Церемония продолжалась; остолбеневшему, пораженному музыканту чудилось, что он уже не в этом мире, а в фантастической стране сновидений, где все предстает в странных, чудовищных формах.

Храм дрогнул; странник очнулся от оцепенения, которое сковало его. И душа тоже содрогнулась, зубы застучали, и холод проник до мозга костей.

В это мгновение монахи произносили страшные слова Miserere: «In iniquitatibus conceptus sum, et in peccatis concepit me mater mea». [Ибо в беззакониях зачат я и во грехе родила меня мать моя (лат.).]

Когда прозвучал этот стих и отголоски его разнеслись от свода до свода, поднялся страшный, неистовый вопль, точно крик скорби, исторгнутый всем человечеством, осознавшим свои злодеяния; ужасающий крик, соединивший все жалобы, все стоны отчаяния, все богохульства, — чудовищный хор смертных, живущих в грехе и зачатых в беззаконии.

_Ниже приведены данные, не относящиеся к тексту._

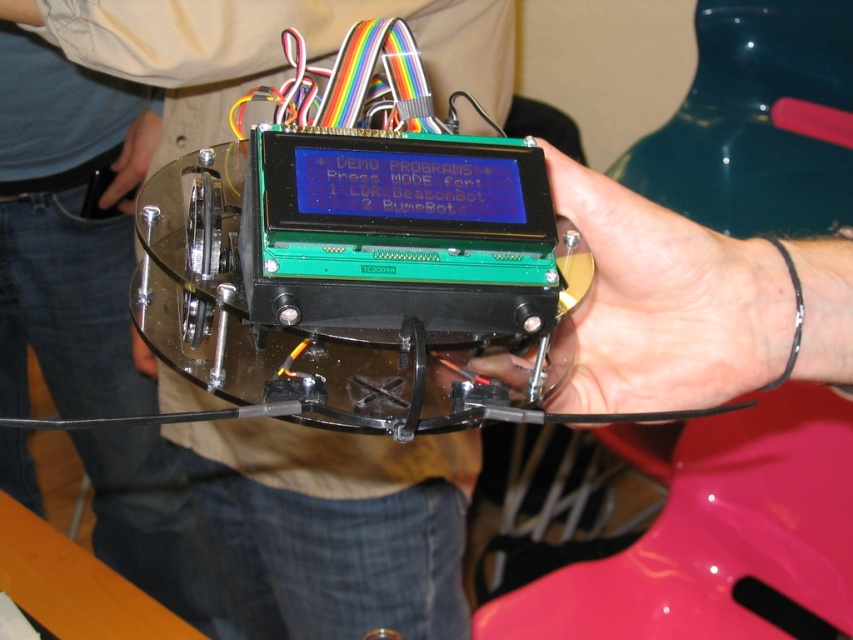
You are holding the device and need to determine which part is taller between the matte black laptop at center and the green matte lcd screen at center. Which one is taller?

The matte black laptop at center is much taller than the green matte lcd screen at center according to the description.

What are the coordinates of the matte black laptop at center in the image?

The coordinates of the matte black laptop at center are at point (287, 524).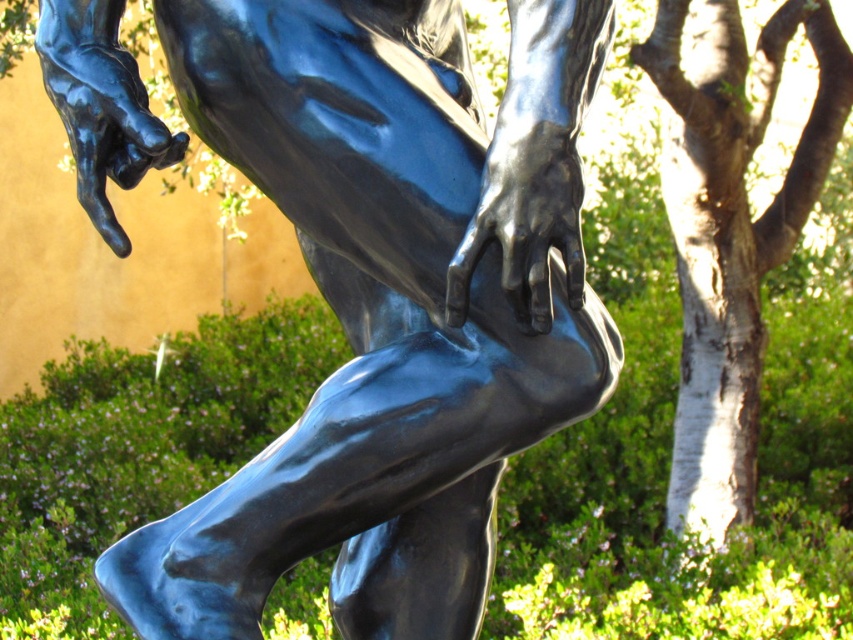
Does glossy bronze statue at center have a larger size compared to white bark tree at right?

No.

Locate an element on the screen. This screenshot has height=640, width=853. glossy bronze statue at center is located at coordinates (387, 301).

Does point (347, 580) come farther from viewer compared to point (830, 10)?

No, (347, 580) is in front of (830, 10).

Locate an element on the screen. glossy bronze statue at center is located at coordinates tap(387, 301).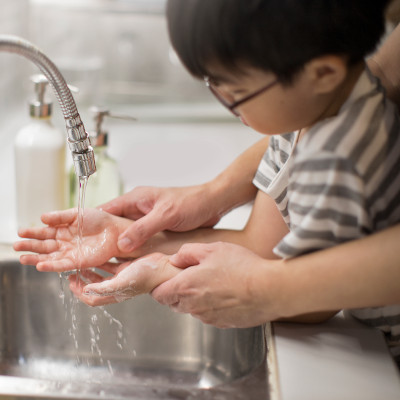
The height and width of the screenshot is (400, 400). Identify the location of sink basin. (155, 331).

Пение продолжалось, то печальное и потрясающее, то подобное солнечному лучу, пронизывающему грозовую тучу, сменяя молнии ужаса молниями ликования, пока внезапно преображенная церковь не засияла небесным светом. Обнаженные скелеты монахов облеклись плотью; радужные ореолы заблистали над их головами; церковный купол разверзся, и сквозь него предстали небеса, подобные сияющему океану. Свет ослепил музыканта, сердце его забилось, в ушах зазвенело, и он, упав без чувств на землю, ничего более не слышал.

На другой день мирные монахи Фитероской обители, которым послушник рассказал о вчерашнем странном госте, увидели, что он переступает порог, бледный и как бы не в себе.

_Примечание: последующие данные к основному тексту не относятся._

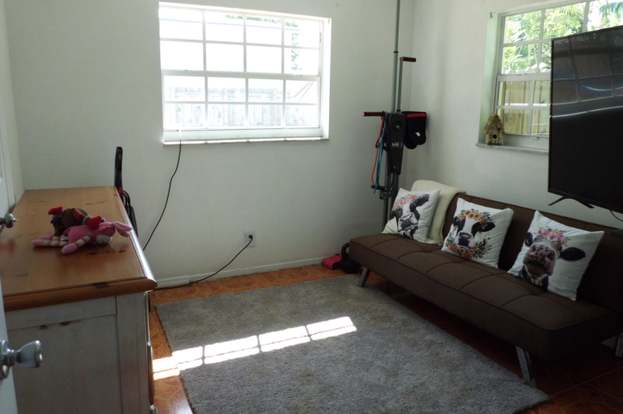
You are a GUI agent. You are given a task and a screenshot of the screen. Output one action in this format:
    pyautogui.click(x=<x>, y=<y>)
    Task: Click on the power cords
    This screenshot has height=414, width=623.
    Given the screenshot: What is the action you would take?
    pyautogui.click(x=179, y=147), pyautogui.click(x=230, y=258)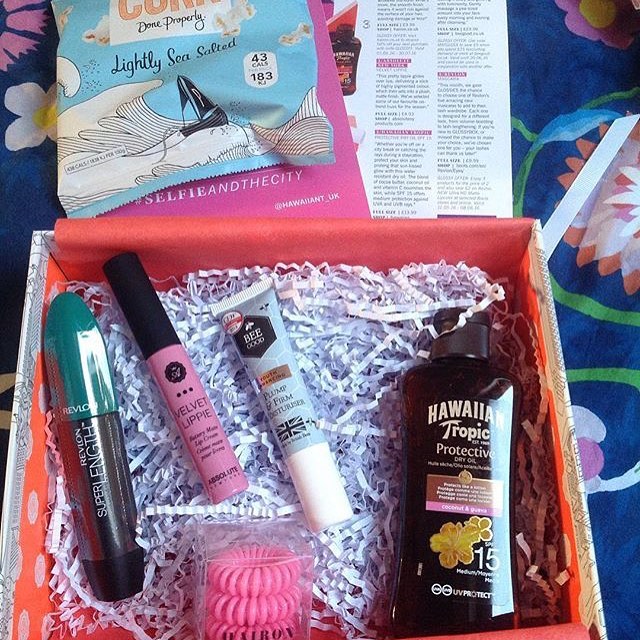
The image size is (640, 640). Find the location of `book`. book is located at coordinates (242, 198).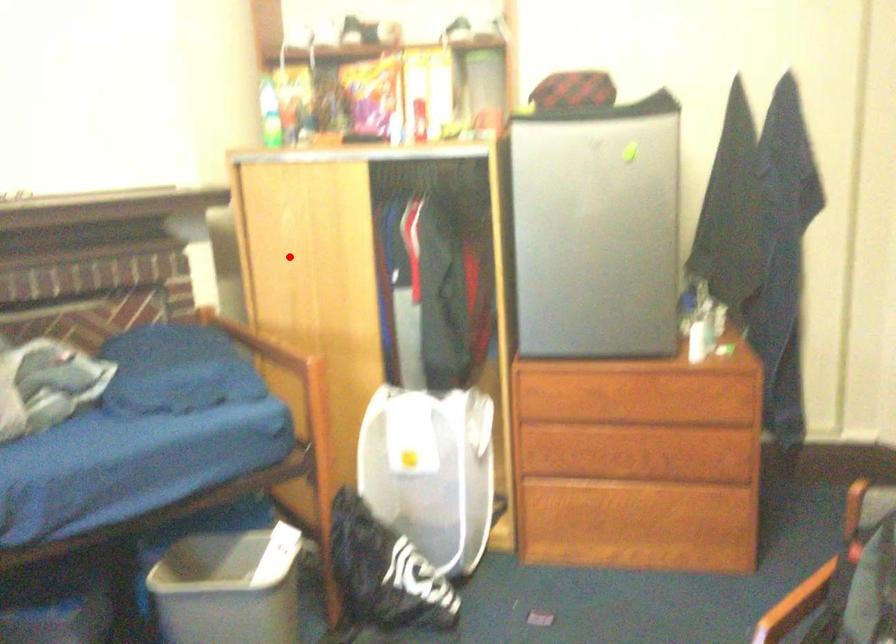
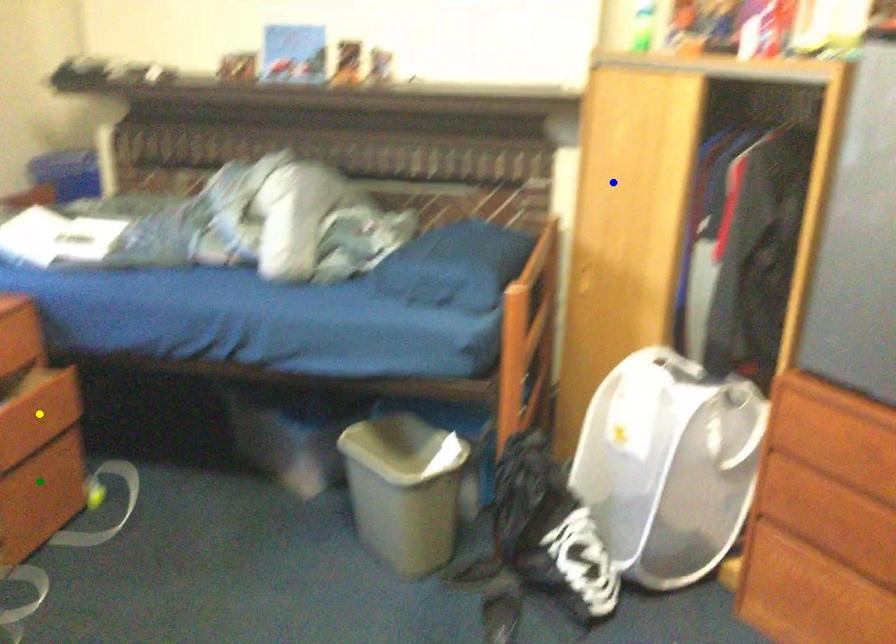
Question: I am providing you with two images of the same scene from different viewpoints. A red point is marked on the first image. You are given multiple points on the second image. Which point in image 2 represents the same 3d spot as the red point in image 1?

Choices:
 (A) green point
 (B) yellow point
 (C) blue point

Answer: (C)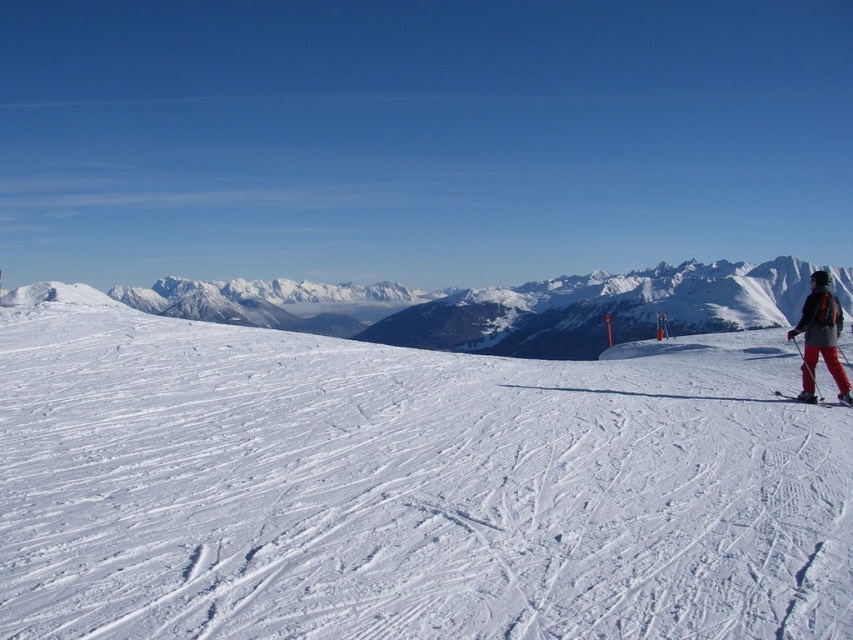
You are a photographer trying to capture a photo of the red ski pants at right and the white powdery snow at center. Your camera has a maximum focus range of 20 meters. Can you take a photo of both objects in focus at the same time?

The white powdery snow at center and red ski pants at right are 20.86 meters apart from each other. Since the camera can only focus up to 20 meters, the distance between them exceeds the camera s maximum focus range. Therefore, you cannot take a photo of both objects in focus simultaneously.

You are a photographer at the ski resort. You want to take a photo of the red ski pants at right and the matte red ski at lower right. Which object should you focus on first if you want to capture both in the same frame without moving the camera?

The red ski pants at right is much taller than the matte red ski at lower right, so you should focus on the red ski pants at right first to ensure it is in focus since it is larger in the frame.

You are a photographer planning to take a photo of the red ski pants at right and the matte red ski at lower right. Which object should you focus on first if you want to capture both in the same frame without moving the camera?

The red ski pants at right is positioned on the right side of matte red ski at lower right, so you should focus on the matte red ski at lower right first to ensure both objects are in the frame.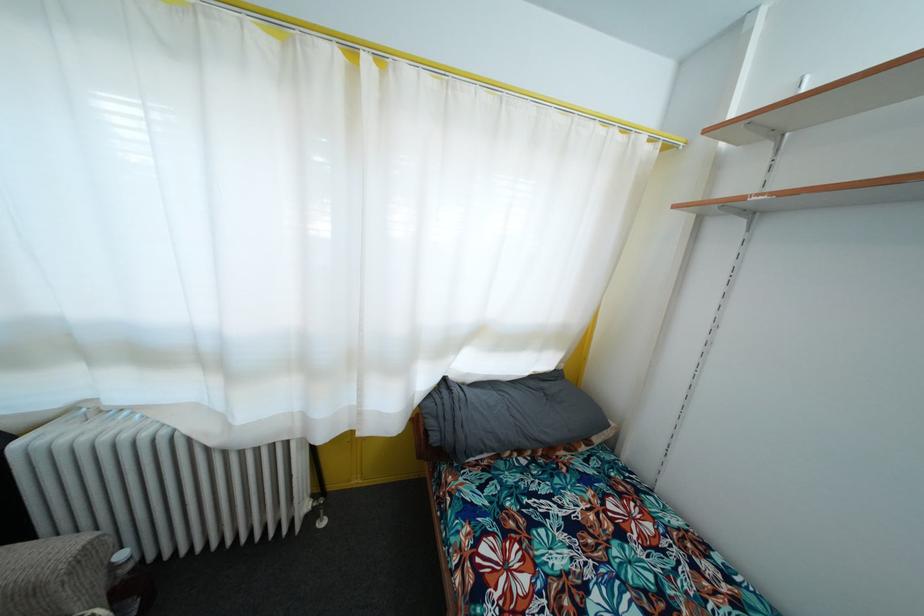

— Что же, услыхали вы наконец Miserere? — насмешливо спросил его послушник, переглянувшись украдкой со старшими монахами.

— Да, — отвечал музыкант.

— Ну, как оно вам понравилось?

— Я сейчас же его запишу. Приютите меня, — обратился он к настоятелю, — прокормите несколько месяцев, и я оставлю вам бессмертное творение — Miserere, которое обессмертит память обо мне, а с нею и память об аббатстве.

Монахи из любопытства посоветовали настоятелю согласиться на эту просьбу, а настоятель из сострадания решил ее исполнить, все еще считая музыканта сумасшедшим, и, поселившись в монастыре, незнакомец начал работу.

День и ночь трудился он с неутомимым усердием. Иногда вдруг останавливался и точно прислушивался к чему-то, что звучало в его воображении; глаза его расширялись, он вскакивал с места и восклицал: «Да, так, так, именно так… да!» — и продолжал писать ноты с лихорадочной поспешностью, которая часто удивляла тех, кто втайне наблюдал за ним.

Музыкант написал мелодию на первые строфы, потом на следующие, до половины псалма, но, когда дошел до последнего стиха, слышанного им в горах, уже не мог продолжать.

Одна, другая, сто, двести черновых мелодий — все напрасно. Музыка не передавала того, что запомнилось. Он потерял аппетит и сон, лихорадочный жар терзал его мозг, он сошел с ума и наконец умер, не окончив Miserere, которое монахи сберегли как редкость и до сих пор сохраняют в архивах аббатства.

Когда старичок окончил рассказ, глаза мои невольно устремились еще раз на старинную пыльную рукопись, лежавшую открытой на одном из столов.

«In peccatis concepit me mater mea…» Слова эти я увидел на странице, которая была у меня перед взором и словно смеялась надо мной всеми нотами, ключами и закорючками, непонятными для профанов.

Я отдал бы целый мир за то, чтобы прочесть их.

Кто знает, может, в них и не было безумия?